Read about the different types of BI users in a company and how you can increase BI adoptions rates by catering to how they work best: How to Ensure the Highest User Adoptions Rates for Your BI Project.

A data lake, however, is much more agile. Information designers can fully immerse themselves in the large and varied data sets they need, while more casual Business Users can pick and choose from the more structured data sources within the data lake. The structured data is easily ordered and processed within the data lake, resulting in an output of analyzed data that users can quickly sift through to gain insight.

4: Flexibility

By definition, a data warehouse is highly structured. While this makes it a powerful storage option, it makes changes within the data warehouse difficult. Therefore, the biggest benefit of the de-normalized data warehouse is also its flaw.
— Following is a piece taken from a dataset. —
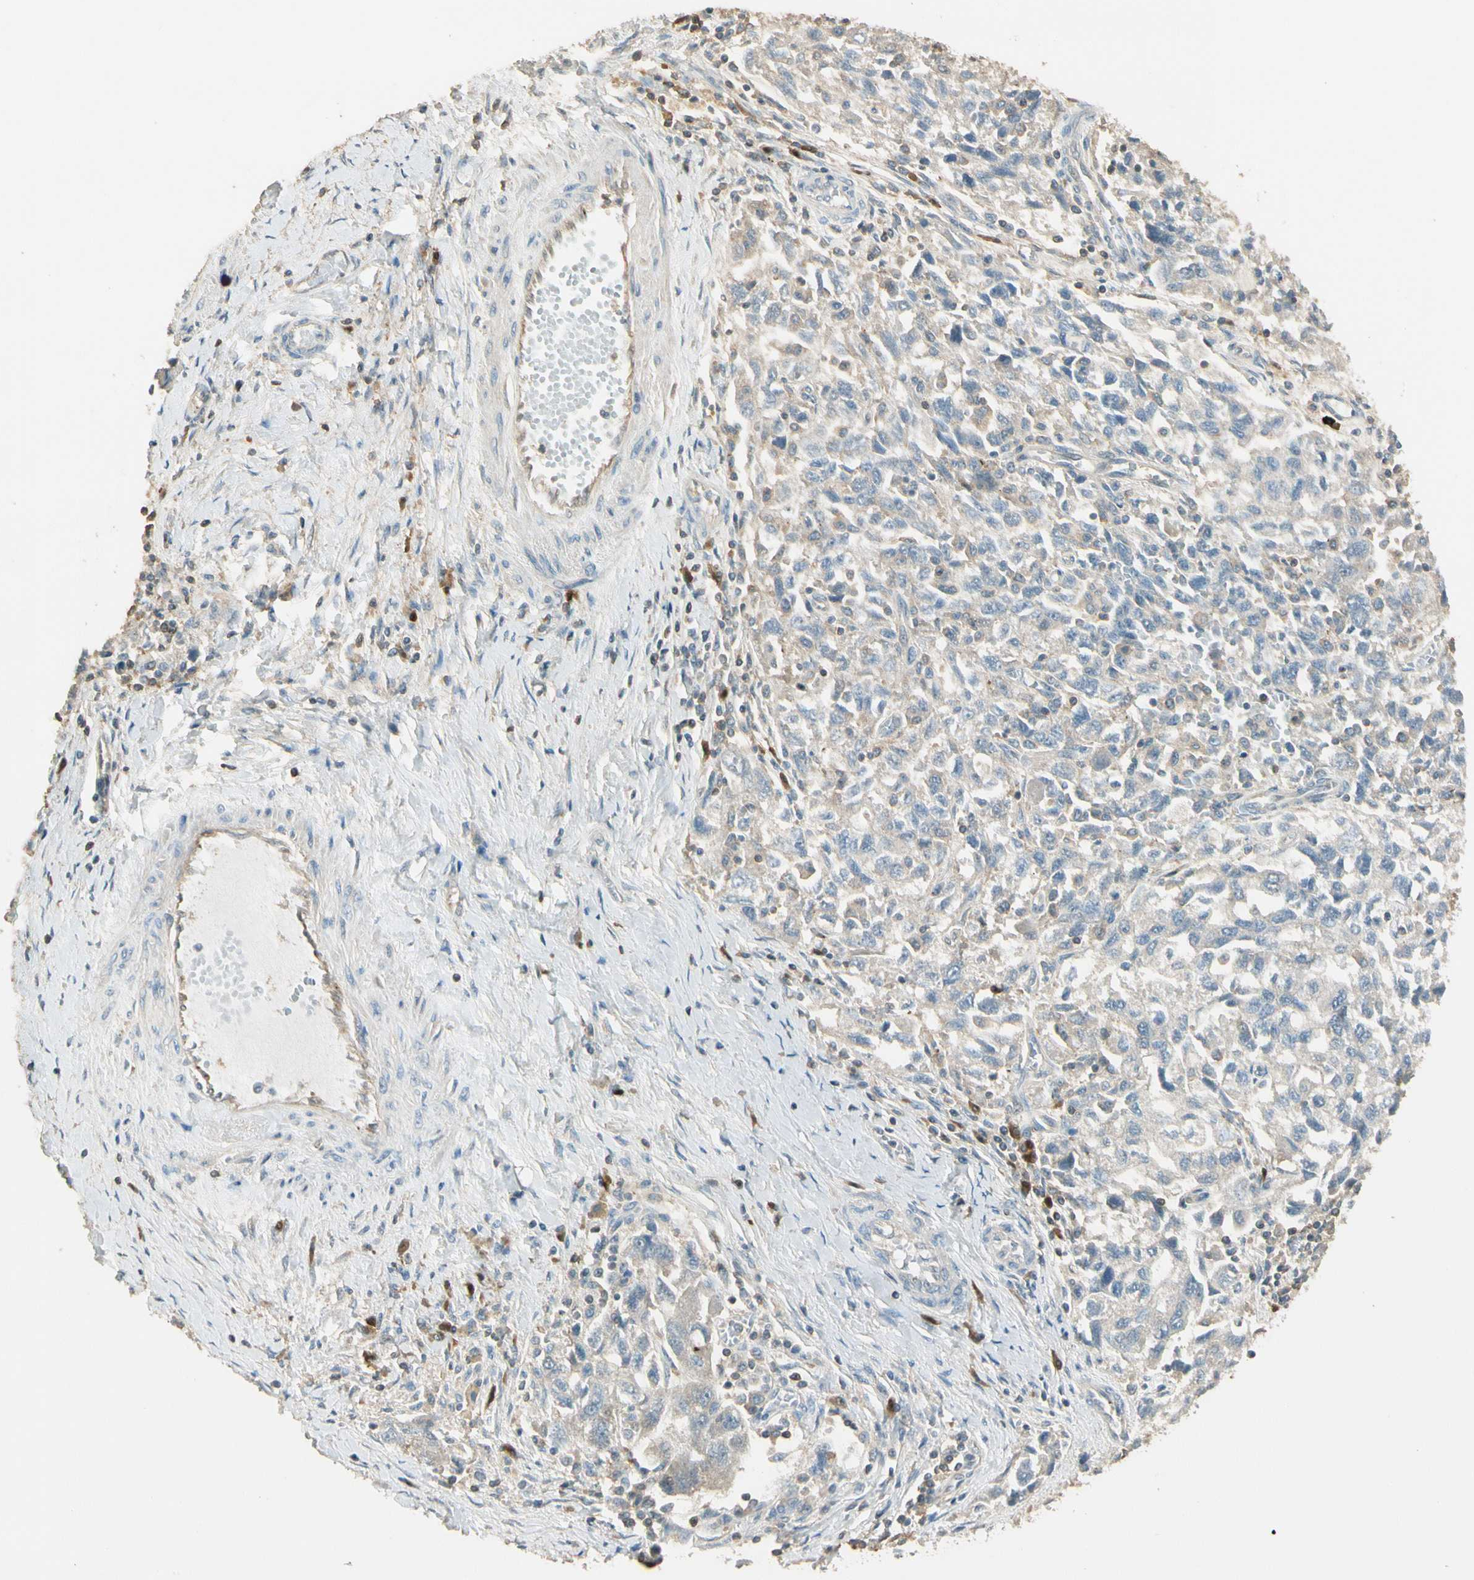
{"staining": {"intensity": "weak", "quantity": "25%-75%", "location": "cytoplasmic/membranous"}, "tissue": "ovarian cancer", "cell_type": "Tumor cells", "image_type": "cancer", "snomed": [{"axis": "morphology", "description": "Carcinoma, NOS"}, {"axis": "morphology", "description": "Cystadenocarcinoma, serous, NOS"}, {"axis": "topography", "description": "Ovary"}], "caption": "The histopathology image reveals staining of ovarian cancer, revealing weak cytoplasmic/membranous protein staining (brown color) within tumor cells. Immunohistochemistry stains the protein of interest in brown and the nuclei are stained blue.", "gene": "PLXNA1", "patient": {"sex": "female", "age": 69}}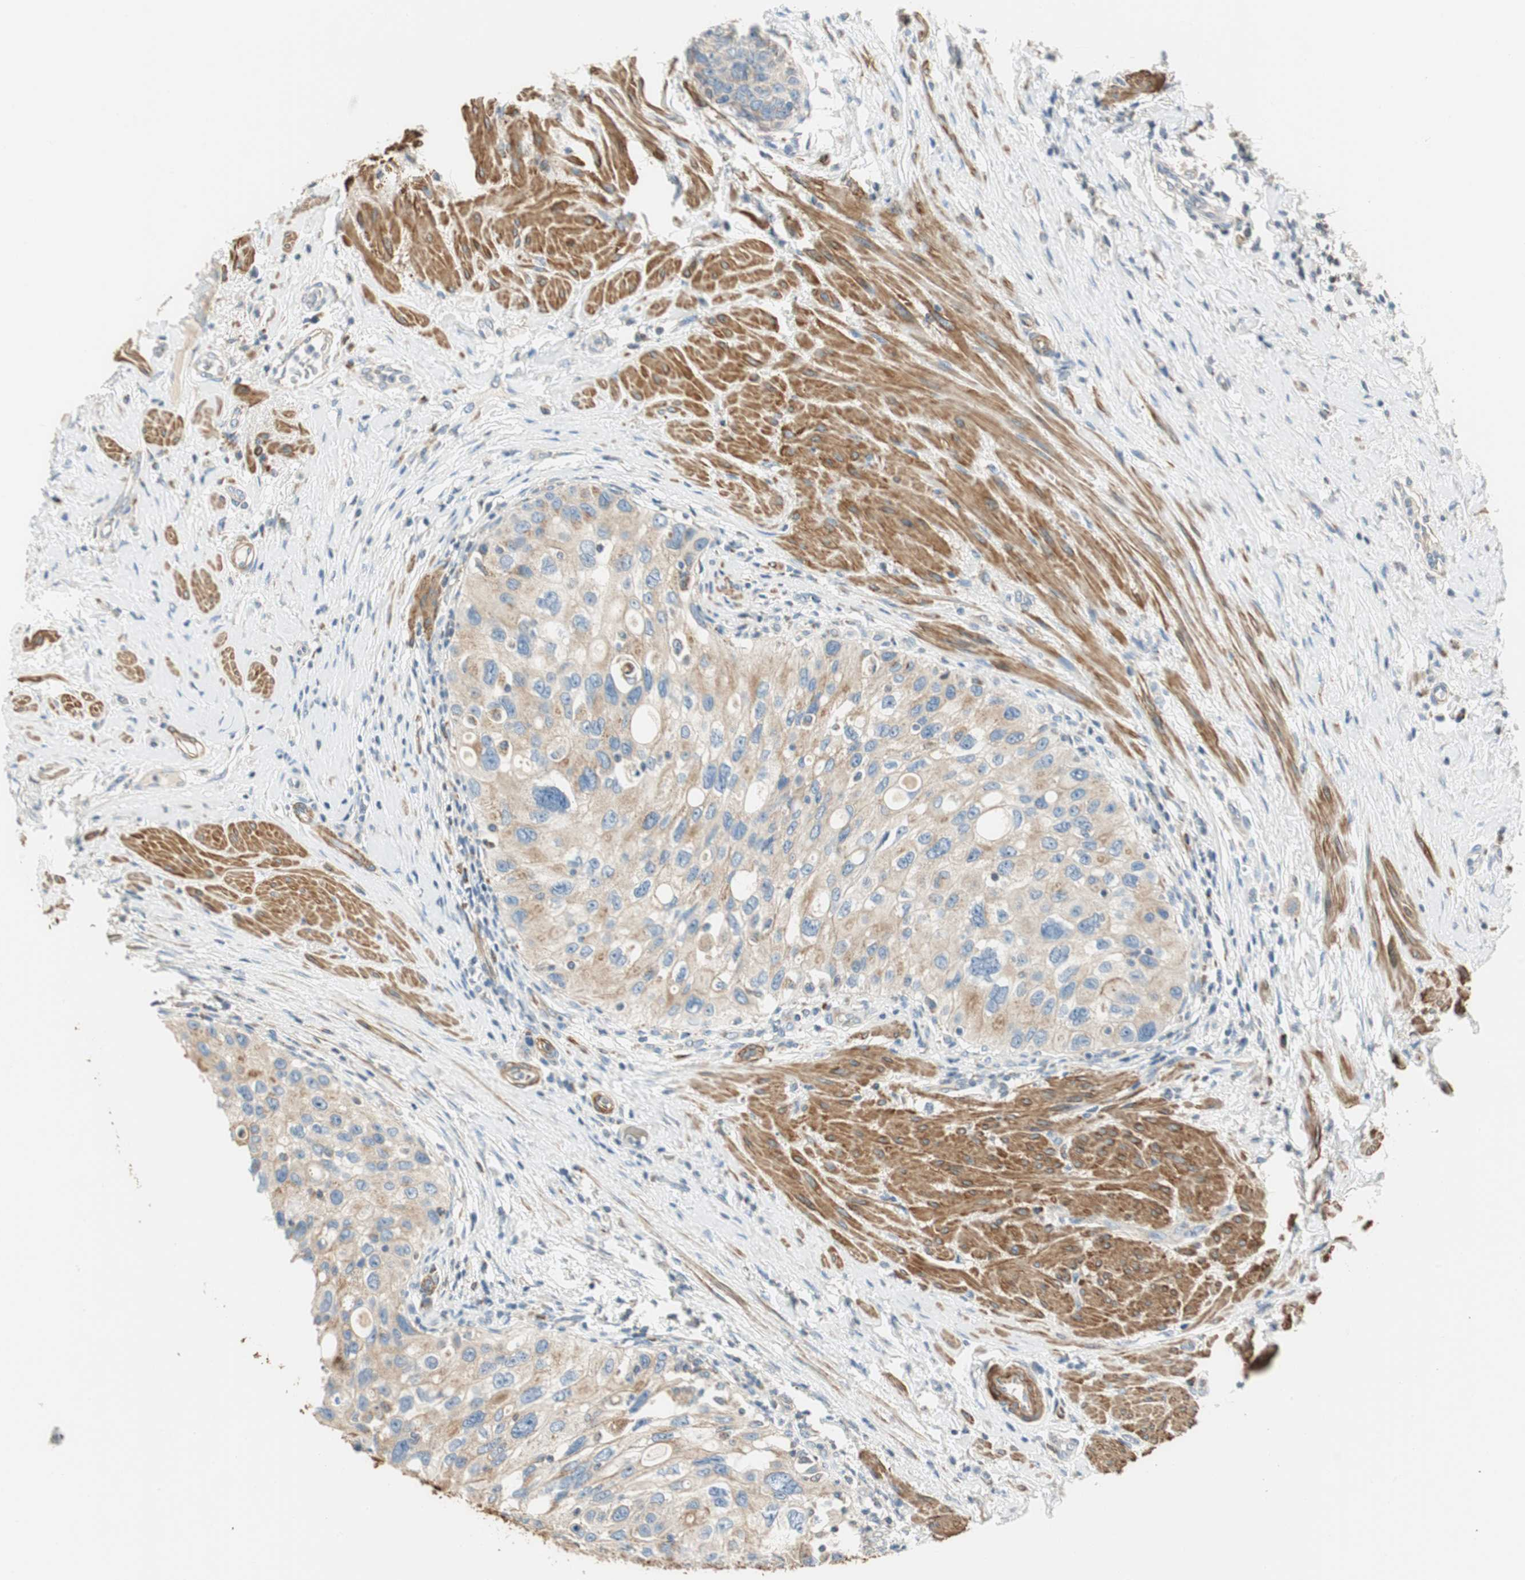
{"staining": {"intensity": "moderate", "quantity": ">75%", "location": "cytoplasmic/membranous"}, "tissue": "urothelial cancer", "cell_type": "Tumor cells", "image_type": "cancer", "snomed": [{"axis": "morphology", "description": "Urothelial carcinoma, High grade"}, {"axis": "topography", "description": "Urinary bladder"}], "caption": "An immunohistochemistry (IHC) photomicrograph of neoplastic tissue is shown. Protein staining in brown labels moderate cytoplasmic/membranous positivity in urothelial cancer within tumor cells.", "gene": "RORB", "patient": {"sex": "female", "age": 56}}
Any work down within a data warehouse falls to a highly skilled Data Scientist or Information Designer. Ad-hoc analytics are impossible with just a traditional data warehouse structure, as any new data has to first be folded into an appropriate cube.

That’s why the increasing demand for self-service business intelligence makes a data lake highly attractive. Users are empowered to utilize and experiment with data outside the data warehouse, and don’t have to wait for IT to find time for their requests. That’s not to say the flexibility of the ungoverned data lake doesn’t come with a toll. Don’t forget that unstructured can quickly lead to chaos for those who don’t know what they’re doing – and even those who do.

Time to go swimming? 

At TARGIT, we’ve been proponents of self-service BI since inception. What good is BI if it doesn’t put the power of data discovery in the hands of every decision-maker, we’d like to know. When considering data lakes and data warehouses, it doesn’t have to be an either/or decision. Why not go bimodal and harness the power of both?

Newer tools have emerged that make it possible to bridge the gap between the data warehouse and a data set such as the data lake, such as TARGIT’s updated Data Discovery module. With this, users can blend data outside the data warehouse with data within it, making it possible to experiment with and prototype data outside the data warehouse. Data Discovery comes with native connections to dozens of data sources, including Hadoop’s data lake, that can be combined with each other and with data inside the data warehouse in just a few clicks.

Don't forget to check out this on-demand webinar to see how easy it is to harness data outside the data warehouse for powerful new insight with Data Discovery: Break Out of the Data Warehouse.

A data lake is a low cost alternative for data storage for companies who want to utilize external data. The data lake can pull directly from hundreds, if not thousands, of external data sources and serve as a dumping ground until that data is pulled into the front end business intelligence system. This makes the process significantly faster. Data lakes also encourage self-service data discovery. All of this, combined with the structure and security of a data warehouse make for unrivaled access to actionable insight.